# Improving the scatter plot

The scatter plot is ubiquitous, and deservedly so. But a simple scatter plot:

has far too little information. The enhanced scatter plot I showed in the first figure adds several things:

- A regression line: That’s the straight line
- A loess smoothed line: That’s the sort of wavy line. It’s a nonparametric smoother of the data. The fact that it doesn’t deviate much from the straight line is an indicator that linear regression is fairly appropriate here.
- Labels for each point. Here, they are states and the variables are unemployment and infant mortality.
- Kernel density plots for each variable, a good univariate graphic.
- A confidence ellipse, letting you see that DC and Mississippi are bivriate outliers.

I created the fancy version in SAS. My code was:

PROC IMPORT OUT= WORK.UnempIM

DATAFILE= "C:\personal\Graphics\UnEmpChildMort.csv"

DBMS=CSV REPLACE;

GETNAMES=YES;

DATAROW=2;

RUN;

which gets the data.

proc template;

define statgraph scatdens2;

begingraph; *BEGIN DEFINING THE GRAPH;

entrytitle "Scatter plot with density plots";

*CREATE A TITLE;

layout lattice/columns = 2 rows = 2

columnweights = (.8 .2) rowweights = (.8 .2)

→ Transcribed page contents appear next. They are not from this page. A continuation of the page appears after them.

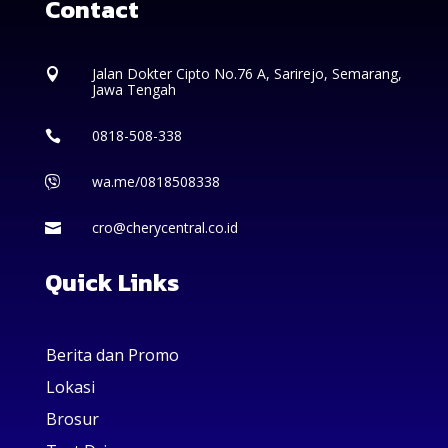
Contact
Jalan Dokter Cipto No.76 A, Sarirejo, Semarang,

Jawa Tengah
0818-508-338

wa.me/0818508338

cro@cherycentral.co.id

Quick Links
Berita dan Promo
Lokasi
Brosur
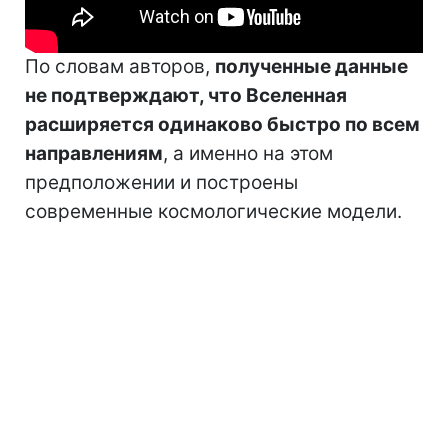
По словам авторов,
полученные данные
не подтверждают, что Вселенная
расширяется одинаково быстро по всем
направлениям
, а именно на этом
предположении и построены
современные космологические модели.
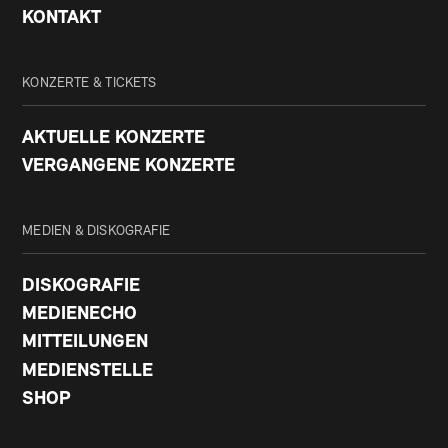
KONTAKT
KONZERTE & TICKETS
AKTUELLE KONZERTE
VERGANGENE KONZERTE
MEDIEN & DISKOGRAFIE
DISKOGRAFIE
MEDIENECHO
MITTEILUNGEN
MEDIENSTELLE
SHOP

columndatarange = union rowdatarange = union;

*LAYOUT LATTICE...SETS UP A GRID OF GRAPHS;

*COLUMNWEIGHTS AND ROWWEIGHTS SETS

THE RELATIVE SIZE OF THE INDIVIDUAL

COLUMNS AND ROWS;

columnaxes;

columnaxis /label = 'Unemployment (%)'

griddisplay = on;

columnaxis /label = '' griddisplay = on;

endcolumnaxes;

*COLUMNAXES SETS PARTICULAR

CHARACTERISTICS OF COLUMNS;

*THE SECOND ONE HAS NO LABEL (NONE WOULD FIT);

rowaxes;

rowaxis /label = 'Infant Mortality (per XXX)'

griddisplay = on;

rowaxis /label = '' griddisplay = on;

endrowaxes;

layout overlay; *STARTS THE ACTUAL GRAPHING OF DOTS ETC;

scatterplot x = unemployment y = infantmortality/datalabel = stateab;

*GRAPHS THE DOTS;

loessplot x = unemployment y = infantmortality;

loessplot x = unemployment

y = infantmortality/smooth = 1;

ellipse x = unemployment y = infantmortality

/type = predicted;

entry "Prediction ellipse (" {unicode alpha}"=.05)"/autoalign = auto textattrs = (color = red);

endlayout;

densityplot infantmortality/orient = horizontal kernel();

densityplot unemployment / kernel ();

endlayout;

endgraph;

end;

run;

which sets up a template for use by the graph template language (the stuff after a * is commentary on what that part of the code does. For more, see my paper on scatter plots.

and

options nodate nonumber ;

title;

title2;

ods pdf file = "c:\personal\presentations\SASGF14\scatterdens.pdf";

proc sgrender data = UnempIM template = scatdens2;

*NOW WE RENDER THE TEMPLATE WE CREATED;

run;

ods pdf close;

which makes a plot.

Of course, you might want other information in some cases. If either variable was discrete, you might add histograms instead of density plots. You might want to color code the points (e.g. I could have color coded for region of the country. You might want several different loess lines; or, if there were discontinuities, you might want to use wavelets to generate the line.